# 2005 50th Anniversary of the Lord of the Rings Calendar now available



## Barliman Butterbur (Aug 22, 2004)

I was in the UCLA (Southfarthing Annex) student store yesterday, and what to my wondering eyes did appear, but a new Tolkien calendar for 2005! I bought it straightaway (lucky for me too, it seemed to be the last one).

This 50th Anniversary (of the publication of Hobbit/LOTR) Calendar is indeed special, featuring drawings by Tolkien, many of which are rarely seen. It is fascinating to see the difference in his conceptions of Barad-Dur, Orthanc, Minas Tirith, etc., compared to those of Alan Lee and John Howe.

It is available from Amazon at http://www.amazon.com/exec/obidos/tg/detail/-/0060722983/104-1761550-1811103?v=glance/.

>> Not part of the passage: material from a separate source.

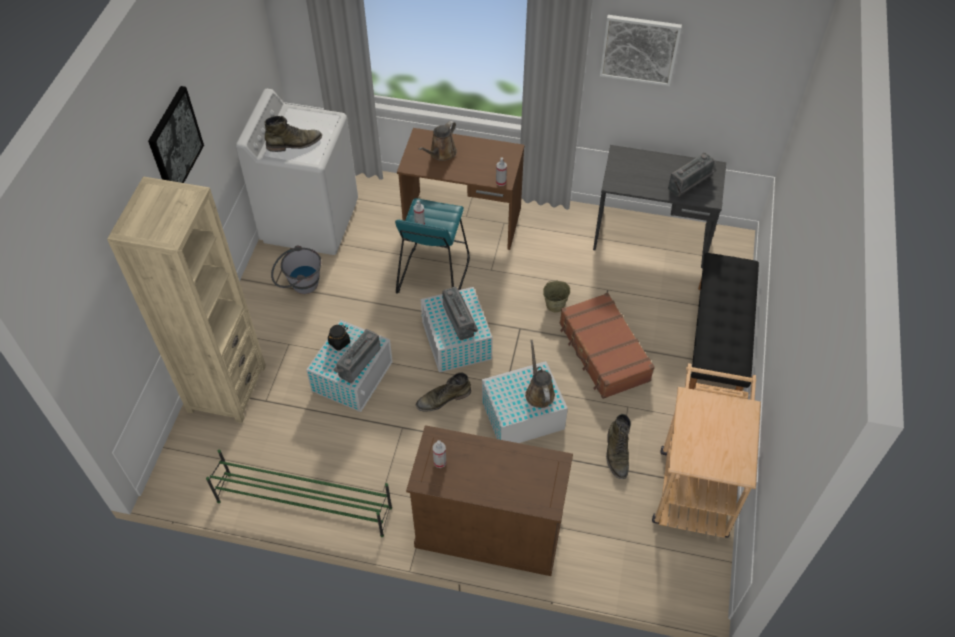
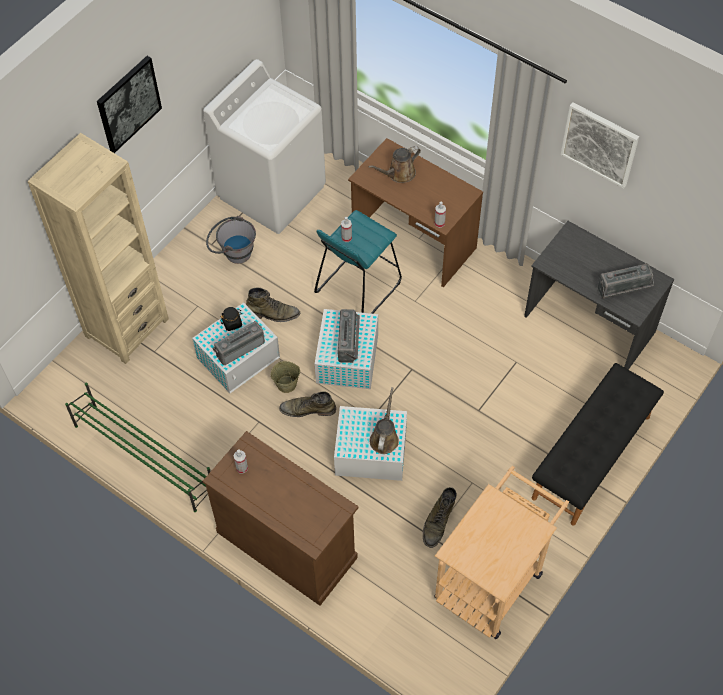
camera: 25 degrees right, 5 degrees up
(295, 143) = (260, 123): green boot -> green boot (273, 313)
(555, 304) = (458, 358): beige bucket -> beige bucket (287, 384)
(603, 352) = (477, 422): brown suitcase -> none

Better get one while, as they say, supplies last!

Barley


----------



## GuardianRanger (Aug 23, 2004)

"No Image Available"

What a bummer.


----------



## Barliman Butterbur (Aug 23, 2004)

GuardianRanger said:


> "No Image Available"
> 
> What a bummer.



Yeah, that was a bummer, but believe me, the calendar's worth buying sight unseen and keeping, even after 2005!

Barley


----------